Directions: The Capital of Kansas Historical Marker [ Waypoint = N39 00.700 W95 41.276 ] is located near the intersection of 37th Street and Topeka Boulevard, on the right when traveling west on 37th Street in Topeka, Kansas 66611.
Description: The Capital of Kansas Historical Marker's text reads as follows:
"Topeka was founded in 1854 at the site of Papan's Ferry where a branch of the Oregon Trail crossed the Kansas river as early as 1842. Anti-slavery leaders framed the Topeka Constitution, 1855, in the first attempt to organize a state government. The next year their legislature was dispersed by U.S. dragoons under orders from President Franklin Pierce. (So Pierce was omitted when Topeka named streets after the Presidents.) In the late 1850's negroes bound north on the "underground railway" were hidden here by John Brown. Topeka became capital in 1861 when Kansas was admitted to the Union and the slavery conflict flamed into Rebellion.
After the war, in 1868, the Santa Fe railroad, promoted by C.K. Holliday, a city founder, first started building from Topeka. This was the birthplace, in 1860, of Vice President Charles Curtis; part Kaw Indian, the only "native American" to reach so high an office. (Marker Number 15.)"
In response to the March elections that elected The Bogus Legislature, free-state leaders held the Topeka Constitutional Convention in October of 1855. The resulting constitution was approved by free-state voters on December 15, 1855. This constitution called for elections which free-state leaders held on January 15, 1856. The free-state legislature met in Topeka on March 4, 1856. This was the election in which Charles Robinson was elected as territorial governor. The President of the United States, Franklin Pierce, called the Free State Legislature unlawful and called for the arrest of its leaders. The President ended up sending Federal troops to For Leavenworth in the Kansas Territory.
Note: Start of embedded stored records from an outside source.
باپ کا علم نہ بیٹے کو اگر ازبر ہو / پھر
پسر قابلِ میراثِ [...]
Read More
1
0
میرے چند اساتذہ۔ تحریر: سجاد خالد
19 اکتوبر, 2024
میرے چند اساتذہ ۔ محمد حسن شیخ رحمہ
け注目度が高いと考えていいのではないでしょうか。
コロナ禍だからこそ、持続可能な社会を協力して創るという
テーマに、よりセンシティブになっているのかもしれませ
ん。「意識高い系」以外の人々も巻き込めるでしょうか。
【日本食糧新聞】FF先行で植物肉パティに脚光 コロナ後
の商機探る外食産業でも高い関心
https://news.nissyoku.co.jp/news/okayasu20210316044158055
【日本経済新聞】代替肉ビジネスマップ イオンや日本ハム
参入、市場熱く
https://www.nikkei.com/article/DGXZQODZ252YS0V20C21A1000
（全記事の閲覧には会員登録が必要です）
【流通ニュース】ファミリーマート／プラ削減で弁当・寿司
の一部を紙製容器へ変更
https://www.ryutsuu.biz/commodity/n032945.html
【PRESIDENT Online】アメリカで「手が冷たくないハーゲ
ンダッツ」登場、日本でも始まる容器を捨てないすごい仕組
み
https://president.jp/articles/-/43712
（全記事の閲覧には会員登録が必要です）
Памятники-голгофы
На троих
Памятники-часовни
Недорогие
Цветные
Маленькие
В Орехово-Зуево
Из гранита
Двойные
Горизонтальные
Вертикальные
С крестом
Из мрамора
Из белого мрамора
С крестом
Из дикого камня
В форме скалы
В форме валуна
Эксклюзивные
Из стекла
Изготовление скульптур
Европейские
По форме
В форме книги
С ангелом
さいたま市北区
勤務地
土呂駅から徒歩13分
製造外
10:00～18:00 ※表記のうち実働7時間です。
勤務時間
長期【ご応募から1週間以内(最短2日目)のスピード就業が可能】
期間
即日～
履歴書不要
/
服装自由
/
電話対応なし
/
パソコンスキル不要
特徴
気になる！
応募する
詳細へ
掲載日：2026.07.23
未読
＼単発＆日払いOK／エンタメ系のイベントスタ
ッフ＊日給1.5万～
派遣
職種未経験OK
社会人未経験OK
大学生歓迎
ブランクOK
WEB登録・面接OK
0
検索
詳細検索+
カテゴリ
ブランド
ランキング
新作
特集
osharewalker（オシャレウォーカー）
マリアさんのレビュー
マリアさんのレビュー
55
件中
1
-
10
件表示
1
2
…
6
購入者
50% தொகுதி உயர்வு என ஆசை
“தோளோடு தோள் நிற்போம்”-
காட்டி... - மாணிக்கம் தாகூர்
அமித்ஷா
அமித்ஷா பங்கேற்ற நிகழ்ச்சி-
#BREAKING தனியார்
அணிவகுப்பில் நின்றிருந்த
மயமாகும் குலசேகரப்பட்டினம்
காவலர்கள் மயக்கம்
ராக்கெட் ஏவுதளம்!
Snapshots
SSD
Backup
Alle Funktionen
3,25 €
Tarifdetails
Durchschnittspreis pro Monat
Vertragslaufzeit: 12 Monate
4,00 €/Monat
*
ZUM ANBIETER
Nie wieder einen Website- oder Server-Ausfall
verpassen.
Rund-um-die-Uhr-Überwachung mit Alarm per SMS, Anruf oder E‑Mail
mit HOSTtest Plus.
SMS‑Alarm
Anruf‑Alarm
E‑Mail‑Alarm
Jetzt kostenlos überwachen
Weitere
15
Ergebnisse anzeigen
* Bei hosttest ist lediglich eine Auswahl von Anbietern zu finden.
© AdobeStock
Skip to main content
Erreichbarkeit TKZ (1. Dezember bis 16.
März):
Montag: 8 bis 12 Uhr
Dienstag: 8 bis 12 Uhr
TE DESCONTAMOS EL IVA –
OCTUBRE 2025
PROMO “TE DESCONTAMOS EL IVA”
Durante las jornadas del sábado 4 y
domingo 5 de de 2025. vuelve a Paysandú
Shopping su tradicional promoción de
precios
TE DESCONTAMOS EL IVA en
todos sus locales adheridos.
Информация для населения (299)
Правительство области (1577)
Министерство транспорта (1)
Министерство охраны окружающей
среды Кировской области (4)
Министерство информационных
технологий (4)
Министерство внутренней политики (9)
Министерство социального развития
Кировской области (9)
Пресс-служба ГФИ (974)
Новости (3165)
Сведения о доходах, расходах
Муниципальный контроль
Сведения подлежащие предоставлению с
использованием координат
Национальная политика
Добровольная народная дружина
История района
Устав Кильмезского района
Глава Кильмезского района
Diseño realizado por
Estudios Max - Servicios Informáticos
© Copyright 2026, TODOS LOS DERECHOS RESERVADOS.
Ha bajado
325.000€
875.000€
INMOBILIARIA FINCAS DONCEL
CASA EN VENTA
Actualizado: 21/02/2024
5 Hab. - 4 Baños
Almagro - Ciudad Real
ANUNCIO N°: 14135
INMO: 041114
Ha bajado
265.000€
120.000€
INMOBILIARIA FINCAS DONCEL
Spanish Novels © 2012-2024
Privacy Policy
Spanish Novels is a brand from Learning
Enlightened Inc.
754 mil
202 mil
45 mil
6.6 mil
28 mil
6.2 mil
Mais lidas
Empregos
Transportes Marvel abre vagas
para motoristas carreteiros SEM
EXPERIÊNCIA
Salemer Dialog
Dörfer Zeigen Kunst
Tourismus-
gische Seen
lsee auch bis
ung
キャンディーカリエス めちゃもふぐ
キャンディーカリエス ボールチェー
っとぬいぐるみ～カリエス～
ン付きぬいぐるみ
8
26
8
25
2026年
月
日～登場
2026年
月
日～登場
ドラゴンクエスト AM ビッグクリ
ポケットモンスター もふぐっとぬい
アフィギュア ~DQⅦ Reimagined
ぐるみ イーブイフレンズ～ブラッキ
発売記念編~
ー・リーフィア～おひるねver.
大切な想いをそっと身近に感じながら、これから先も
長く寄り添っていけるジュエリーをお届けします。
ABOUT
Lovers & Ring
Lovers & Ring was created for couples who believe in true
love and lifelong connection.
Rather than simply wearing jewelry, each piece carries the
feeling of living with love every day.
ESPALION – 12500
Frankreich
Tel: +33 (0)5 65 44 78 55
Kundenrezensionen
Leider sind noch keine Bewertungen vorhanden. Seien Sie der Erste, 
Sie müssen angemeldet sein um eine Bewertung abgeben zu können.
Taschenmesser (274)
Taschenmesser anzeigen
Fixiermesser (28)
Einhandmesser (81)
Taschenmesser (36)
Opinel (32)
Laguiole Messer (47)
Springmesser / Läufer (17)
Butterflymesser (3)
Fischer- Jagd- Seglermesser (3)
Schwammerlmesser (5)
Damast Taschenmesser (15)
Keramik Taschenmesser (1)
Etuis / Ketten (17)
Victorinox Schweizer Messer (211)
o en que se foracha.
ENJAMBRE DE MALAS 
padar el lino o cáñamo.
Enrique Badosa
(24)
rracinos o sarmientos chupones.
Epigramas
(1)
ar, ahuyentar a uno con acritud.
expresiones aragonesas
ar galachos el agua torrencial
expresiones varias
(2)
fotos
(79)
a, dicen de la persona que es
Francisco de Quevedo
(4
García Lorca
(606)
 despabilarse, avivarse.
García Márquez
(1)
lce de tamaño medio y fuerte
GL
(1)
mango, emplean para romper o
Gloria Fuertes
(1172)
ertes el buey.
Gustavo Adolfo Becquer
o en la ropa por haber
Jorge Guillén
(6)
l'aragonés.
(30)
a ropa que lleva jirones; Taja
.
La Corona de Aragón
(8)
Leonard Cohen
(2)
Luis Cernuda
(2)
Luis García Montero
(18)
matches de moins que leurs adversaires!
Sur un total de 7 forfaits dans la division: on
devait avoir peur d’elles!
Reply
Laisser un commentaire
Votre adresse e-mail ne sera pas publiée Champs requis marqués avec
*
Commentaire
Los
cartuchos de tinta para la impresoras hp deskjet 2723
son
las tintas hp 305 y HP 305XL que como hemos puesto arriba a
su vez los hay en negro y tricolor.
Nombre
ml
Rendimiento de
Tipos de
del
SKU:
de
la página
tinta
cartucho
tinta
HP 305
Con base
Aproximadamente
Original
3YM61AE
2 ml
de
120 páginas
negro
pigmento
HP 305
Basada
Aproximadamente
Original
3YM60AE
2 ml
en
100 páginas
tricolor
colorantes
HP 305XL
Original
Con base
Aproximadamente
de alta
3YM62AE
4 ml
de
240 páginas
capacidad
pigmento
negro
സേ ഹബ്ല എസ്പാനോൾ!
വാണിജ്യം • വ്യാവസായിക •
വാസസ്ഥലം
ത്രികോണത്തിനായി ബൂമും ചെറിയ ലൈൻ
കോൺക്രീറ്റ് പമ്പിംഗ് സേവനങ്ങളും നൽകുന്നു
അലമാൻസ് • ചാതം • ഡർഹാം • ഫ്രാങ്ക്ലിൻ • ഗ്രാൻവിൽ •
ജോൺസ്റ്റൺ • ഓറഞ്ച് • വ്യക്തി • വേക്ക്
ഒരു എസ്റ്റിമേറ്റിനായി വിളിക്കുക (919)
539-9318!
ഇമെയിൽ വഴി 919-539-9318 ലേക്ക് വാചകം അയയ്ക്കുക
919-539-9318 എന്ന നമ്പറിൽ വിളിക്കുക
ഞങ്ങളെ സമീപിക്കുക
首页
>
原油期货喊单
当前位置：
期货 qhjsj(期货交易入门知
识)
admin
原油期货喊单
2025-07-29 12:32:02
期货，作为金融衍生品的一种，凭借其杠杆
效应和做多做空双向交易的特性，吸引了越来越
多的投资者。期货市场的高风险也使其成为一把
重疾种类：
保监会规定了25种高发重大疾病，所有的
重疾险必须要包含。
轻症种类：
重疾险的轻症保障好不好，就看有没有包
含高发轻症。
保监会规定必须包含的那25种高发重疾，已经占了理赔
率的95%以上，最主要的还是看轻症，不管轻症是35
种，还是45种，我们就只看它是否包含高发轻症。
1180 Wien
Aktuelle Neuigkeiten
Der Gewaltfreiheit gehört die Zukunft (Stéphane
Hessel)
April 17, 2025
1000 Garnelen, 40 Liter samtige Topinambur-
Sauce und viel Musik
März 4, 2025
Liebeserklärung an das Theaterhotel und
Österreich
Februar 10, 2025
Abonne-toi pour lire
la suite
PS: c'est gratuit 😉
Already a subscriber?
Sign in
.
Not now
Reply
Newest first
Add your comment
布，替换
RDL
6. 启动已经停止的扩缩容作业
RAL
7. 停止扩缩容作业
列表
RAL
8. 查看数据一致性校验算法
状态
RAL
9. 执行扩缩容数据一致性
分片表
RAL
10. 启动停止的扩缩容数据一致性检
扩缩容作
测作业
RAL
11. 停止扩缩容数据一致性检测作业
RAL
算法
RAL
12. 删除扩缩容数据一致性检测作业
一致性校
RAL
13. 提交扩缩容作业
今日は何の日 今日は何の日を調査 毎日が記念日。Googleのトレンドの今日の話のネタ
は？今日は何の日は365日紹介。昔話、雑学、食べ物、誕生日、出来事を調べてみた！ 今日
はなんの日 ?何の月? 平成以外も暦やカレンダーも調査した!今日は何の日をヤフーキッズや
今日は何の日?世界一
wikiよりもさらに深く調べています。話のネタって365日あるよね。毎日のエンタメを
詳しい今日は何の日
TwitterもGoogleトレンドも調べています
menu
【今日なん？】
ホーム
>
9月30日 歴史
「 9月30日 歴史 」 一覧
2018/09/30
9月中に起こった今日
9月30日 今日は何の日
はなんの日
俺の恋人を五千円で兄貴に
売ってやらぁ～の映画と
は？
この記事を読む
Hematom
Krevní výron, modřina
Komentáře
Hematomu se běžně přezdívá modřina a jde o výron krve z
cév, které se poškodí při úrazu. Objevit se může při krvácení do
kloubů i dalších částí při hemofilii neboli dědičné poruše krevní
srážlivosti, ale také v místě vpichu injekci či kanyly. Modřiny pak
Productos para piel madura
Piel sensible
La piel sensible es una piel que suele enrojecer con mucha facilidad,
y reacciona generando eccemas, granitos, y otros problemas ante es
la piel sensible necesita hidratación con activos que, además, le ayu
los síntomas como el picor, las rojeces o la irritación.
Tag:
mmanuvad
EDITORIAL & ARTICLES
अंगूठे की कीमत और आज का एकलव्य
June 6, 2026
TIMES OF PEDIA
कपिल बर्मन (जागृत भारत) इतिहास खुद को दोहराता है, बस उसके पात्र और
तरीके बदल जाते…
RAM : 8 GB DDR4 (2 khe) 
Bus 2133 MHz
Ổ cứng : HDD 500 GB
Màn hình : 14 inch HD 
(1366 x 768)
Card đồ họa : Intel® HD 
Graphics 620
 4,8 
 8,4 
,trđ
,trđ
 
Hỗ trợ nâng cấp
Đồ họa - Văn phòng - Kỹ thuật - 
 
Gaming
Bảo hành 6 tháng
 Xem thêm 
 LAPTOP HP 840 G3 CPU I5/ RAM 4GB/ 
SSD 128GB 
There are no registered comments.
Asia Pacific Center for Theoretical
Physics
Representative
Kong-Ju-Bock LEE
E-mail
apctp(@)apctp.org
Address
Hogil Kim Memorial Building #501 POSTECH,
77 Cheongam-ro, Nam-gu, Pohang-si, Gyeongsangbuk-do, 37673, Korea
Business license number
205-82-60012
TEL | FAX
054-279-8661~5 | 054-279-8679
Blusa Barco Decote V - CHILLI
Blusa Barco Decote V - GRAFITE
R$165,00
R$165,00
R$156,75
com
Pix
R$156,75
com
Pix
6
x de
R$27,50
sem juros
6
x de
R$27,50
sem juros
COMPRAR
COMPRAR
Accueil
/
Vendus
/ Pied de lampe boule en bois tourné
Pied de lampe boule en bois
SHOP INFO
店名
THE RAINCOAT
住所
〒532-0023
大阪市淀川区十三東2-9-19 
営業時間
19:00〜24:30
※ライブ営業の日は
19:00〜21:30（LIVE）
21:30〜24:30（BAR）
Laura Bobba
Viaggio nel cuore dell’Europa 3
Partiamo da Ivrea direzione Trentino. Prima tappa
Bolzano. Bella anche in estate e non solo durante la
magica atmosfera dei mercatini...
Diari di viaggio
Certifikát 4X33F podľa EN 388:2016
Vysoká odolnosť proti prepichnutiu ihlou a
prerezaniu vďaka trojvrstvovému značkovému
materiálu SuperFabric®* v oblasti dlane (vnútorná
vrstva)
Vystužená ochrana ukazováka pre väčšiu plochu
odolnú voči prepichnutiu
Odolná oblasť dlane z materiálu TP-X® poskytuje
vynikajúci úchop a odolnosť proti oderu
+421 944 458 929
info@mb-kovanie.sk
When the elected members of the free-state government took their oaths of office in Topeka in March, Douglas County Sheriff Samuel J. Jones recorded their names. Everyone expected Jones to arrest them for treason. This would happen later during and immediately following the Sack of Lawrence.
The Topeka government persevered and sent James H. Lane to Washington with a petition to the US Congress asking for the admission of Kansas into the Union as a free state. There were many irregularities in the documents, and the debate in congress was heated. Illinois Senator Stephen Douglas attacked the petition as fraudulent. Senator William Seward argued in support of admitting Kansas as a free state. The debate was so virulent that James Lane went so far to challenge Senator Douglas to a duel. Douglas refused to accept the challenge.